Three former Google engineers — Rebecca Rivers, Sophie Waldman and Paul Duke — are suing the search giant for slander, breach of contract and termination in violation of public policy. The lawsuit, filed on Monday in Santa Clara County, comes two years after they were fired.
Rivers, Waldman and Duke were terminated in November 2019 after months of publicly protesting Google policies, including the company’s “intent to enter into a contract with the Trump administration’s Customs and Border Protection (“CBP”) and Immigration and Customs Enforcement (“ICE”) … which they understood were responsible for e.g. separating children from their parents, ‘caging’ immigrants, unlawfully detaining refugees and engaging in other human rights causes,” according to the lawsuit. A fourth employee who was fired at the same time, Laurence Berland, settled with Google separately and is not a plaintiff in the case.
Google said at the time of the firings that the Thanksgiving Four were fired for “clear and repeated violations of our data security policies,” and that they had been engaged in “systematic searches for other employees’ materials and work” — allegations the employees dispute.The Google employees are among hundreds of young tech workers who are becoming increasingly activist about their companies’ stances on hiring, diversity, social justice and a range of other issues, from work for government agencies to policies on geopolitical issues including censorship in China. Staff members have also challenged management decisions at Apple, Facebook and Netflix, among other companies.

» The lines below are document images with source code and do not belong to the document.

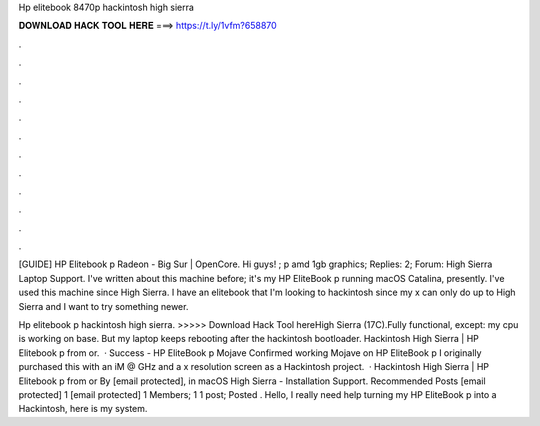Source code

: Hp elitebook 8470p hackintosh high sierra



𝐃𝐎𝐖𝐍𝐋𝐎𝐀𝐃 𝐇𝐀𝐂𝐊 𝐓𝐎𝐎𝐋 𝐇𝐄𝐑𝐄 ===> https://t.ly/1vfm?658870



.



.



.



.



.



.



.



.



.



.



.



.

[GUIDE] HP Elitebook p Radeon - Big Sur | OpenCore. Hi guys! ; p amd 1gb graphics; Replies: 2; Forum: High Sierra Laptop Support. I've written about this machine before; it's my HP EliteBook p running macOS Catalina, presently. I've used this machine since High Sierra. I have an elitebook that I'm looking to hackintosh since my x can only do up to High Sierra and I want to try something newer.

Hp elitebook p hackintosh high sierra. >>>>> Download Hack Tool hereHigh Sierra (17C).Fully functional, except: my cpu is working on base. But my laptop keeps rebooting after the hackintosh bootloader. Hackintosh High Sierra | HP Elitebook p from or.  · Success - HP EliteBook p Mojave Confirmed working Mojave on HP EliteBook p I originally purchased this with an iM @ GHz and a x resolution screen as a Hackintosh project.  · Hackintosh High Sierra | HP Elitebook p from or By [email protected], in macOS High Sierra - Installation Support. Recommended Posts [email protected] 1 [email protected] 1 Members; 1 1 post; Posted . Hello, I really need help turning my HP EliteBook p into a Hackintosh, here is my system.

The slander allegation in the three former Google employees’ lawsuit was filed on behalf of former staff member Rebecca Rivers, specifically. The complaint names senior vice president of global affairs at Google Kent Walker and vice president of global security Chris Rackow, asserting that they made “statements internally to all Google employees internationally, and caused to be repeated externally through the media, false and misleading statements regarding Plaintiff Rivers.” Walker’s and Rackow’s statements to the media “caused significant damage to Rivers’ reputation and ability to become gainfully employed,” the lawsuit says.Google didn’t immediately respond to a request for comment on behalf of the company and the two executives.
Some Google employees have contended that dismissal of the Thanksgiving Four was the company’s way of discouraging organizing activity among employees — but the action did little to quell restive employees. In January, about 400 employees announced that they had formed a trade union. Called the Alphabet Workers Union, the group says it now has over 800 members.
The lawsuit was filed by Laurie Burgess, an attorney who is also representing former Netflix employees Terra Field and B. Pagels-Minor, both of whom spoke out against the streaming giant’s decision to air Dave Chapelle’s comedy episode, The Closer. Members of the trans community and its allies have said that the 72-minute episode contains transphobic content that promotes bigotry.